Si alguien me buscaba
me escondía detrás de un
árbol y gritaba “Soy
huérfano”.
¡Y acá estoy, el
centro de toda la belleza!
¡Escribiendo estos poemas!
¡Increíble!
Por qué no soy pintor
Yo no soy pintor, soy poeta.
¿Por qué? Creo que preferiría ser
pintor, pero no soy. Bueno,
por ejemplo, Mike Goldberg
está empezando un cuadro. Paso a verlo.
“Sentate a tomar algo”, me
dice. Tomo; tomamos. Levanto
la vista. “Le pusiste SARDINAS”.
“Sí, ahí tenía que ir algo”.
“Ah”. Me voy y pasan los días
y paso otra vez. El cuadro
avanza, y me voy, y los días
pasan. Paso a verlo. El cuadro está
listo. “¿Dónde está SARDINAS?”
Quedan sólo unas
letras, “era demasiado”, dice Mike.
¿Yo en cambio? Un día estoy pensando en
un color: naranja. Escribo un verso
sobre el naranja. Muy pronto es una
página entera de palabras, ya no versos.
Después otra página. Debería haber
tanto más, no más naranja sino más
palabras, sobre lo terrible que es el naranja
y la vida. Pasan los días. Hasta es en
prosa, soy un poeta de verdad. Mi poema
está listo y todavía ni nombré
el naranja.

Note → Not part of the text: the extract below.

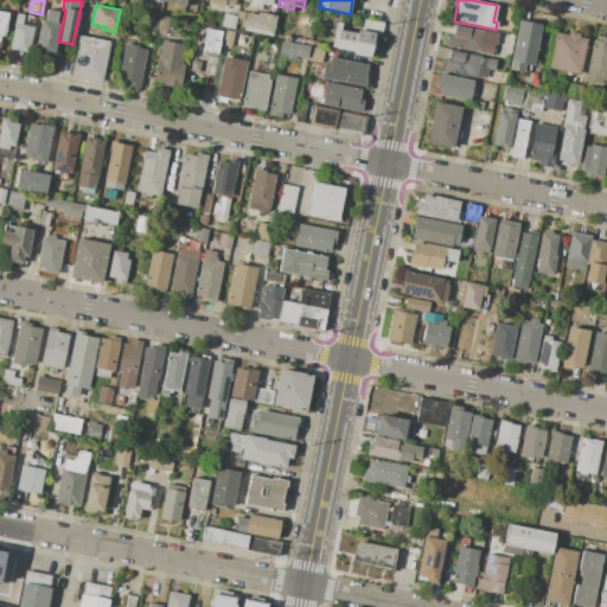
[(42,20),(45,20),(46,11),(58,13),(57,24),(61,24),(55,53),(36,50),(42,20)]
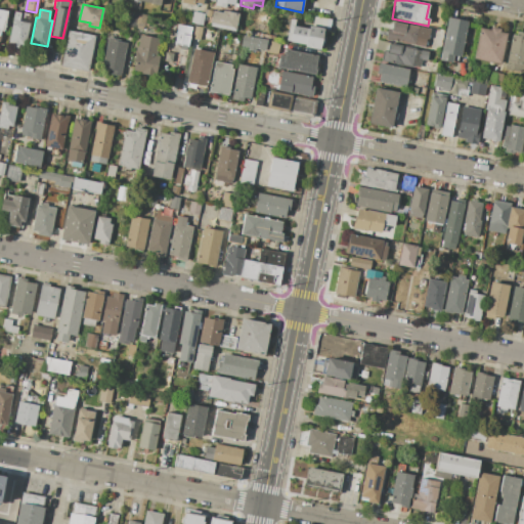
[(212,10),(222,12),(222,10),(239,14),(237,22),(236,22),(234,32),(209,27),(212,10)]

Son doce poemas, lo llamo
NARANJAS. Y un día en una muestra
veo el cuadro de Mike; se llama SARDINAS.
Escultura heroica
Nos unimos a los animales
no cuando cogemos
o cagamos
no cuando cae la lágrima
sino cuando
mirando fijo hacia la luz
pensamos.
Ave María
Madres de Norteamérica
¡dejen a sus hijos ir al cine!
sáquenlos de la casa para que no sepan en qué andan
es verdad que el aire fresco es bueno para el cuerpo
pero qué pasa con el alma
que crece en la oscuridad, grabada por imágenes de plata
y cuando ustedes envejezcan como envejecer deben
no van a odiarlas
no van a criticarlas no sabrán
estarán en un país glamoroso
que vieron por primera vez un sábado a la tarde o haciéndose la rata
tal vez hasta les agradezcan
su primera experiencia sexual
que a ustedes les costó sólo una moneda
y no alteró la calma del hogar
sabrán de dónde vienen los chocolatines
y los pochoclos gratis
tan gratis como irse antes de que termine la película
con un simpático desconocido cuyo departamento queda en el Edif. Paraíso Terrenal,
cerca del puente de Williamsburg
oh, madres, habrán hecho a sus chicos
tan felices porque si no se los levantan
en el cine ni van a darse cuenta
y si sí va a ser pura ganancia
y en ambos casos se habrán entretenido
en vez de quedarse ahí en el patio
o arriba en su cuarto
odiándolas
prematuramente ya que todavía no habrán hecho nada malo
salvo prohibirles los placeres más oscuros
lo que es imperdonable
así que no me culpen si no siguen mi consejo
y se disgrega la familia
y sus hijos se hacen viejos y ciegos frente a un televisor
mirando
películas que no los dejaron ver cuando eran jóvenes.